The close association between a powerful government that aims to control the economy and war continued under Lyndon Johnson, who “revived the New Deal coalition and its philosophy of activist government, working to complete FDR’s unfinished business on economic and racial justice…. He was easily primed to be the greatest president since Roosevelt” (p.  69). But just as he thought he could control the economy, he thought he could control the world: “He would show the doubters, by doing it all—winning civil rights, and winning Vietnam…. Vietnam was a distraction that could be solved only by winning, despite the mounting evidence that it could not be won. Johnson kept receiving reports from senior officials warning that the war could not be won. He chose to listen to those who insisted that it could” (pp. 77, 79).

Unfortunately, Kuttner is unlikely to draw the connection between economic planning and war. If there is a place for the free market in his economic cosmos, it is minuscule, and he would be happy to see the onset of socialism. He tells us that in “a democracy that is also a capitalist economy, there is an immense undertow of big money that undercuts possible policies.
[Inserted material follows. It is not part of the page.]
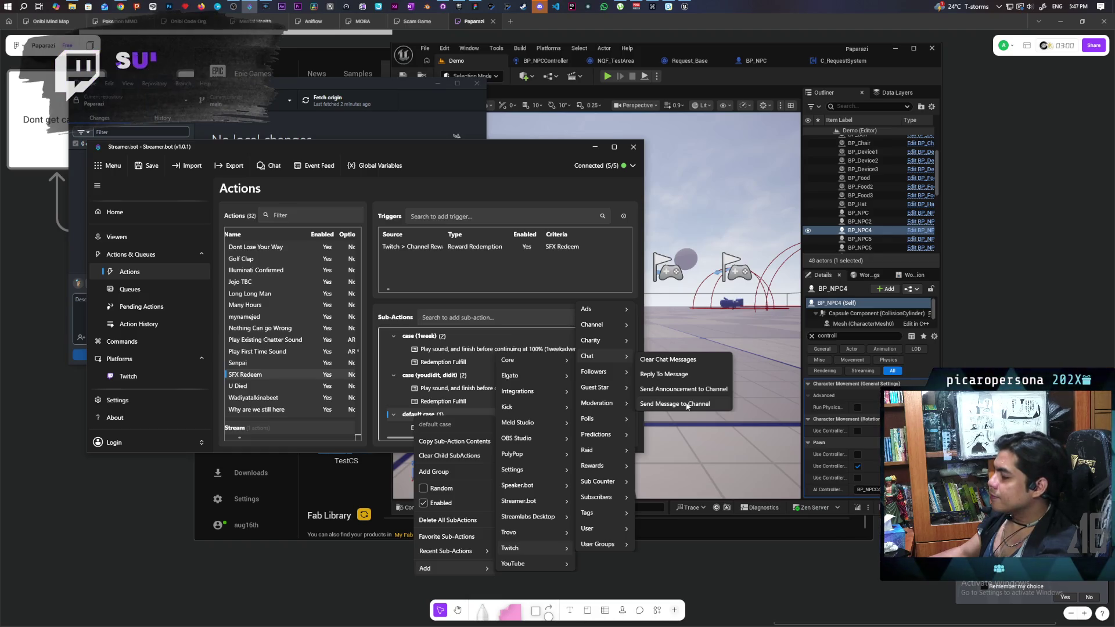
left_click(687, 404)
In the 1930s and 40s, there was a famous argument between John Maynard Keynes and his protégé, the more left-wing economist Michal Kalecki. As a matter of technical economics, Kalecki agreed with Keynes that it was indeed possible to have full employment in a capitalist economy. But as politics, he observed, the capitalists would never let you do it. When I was coming of age during the postwar boom, it looked like Keynes had the better of the argument. Today, Kalecki seems pretty persuasive” (p. 23). I suspect that readers of the Mises page will look at the matter rather differently.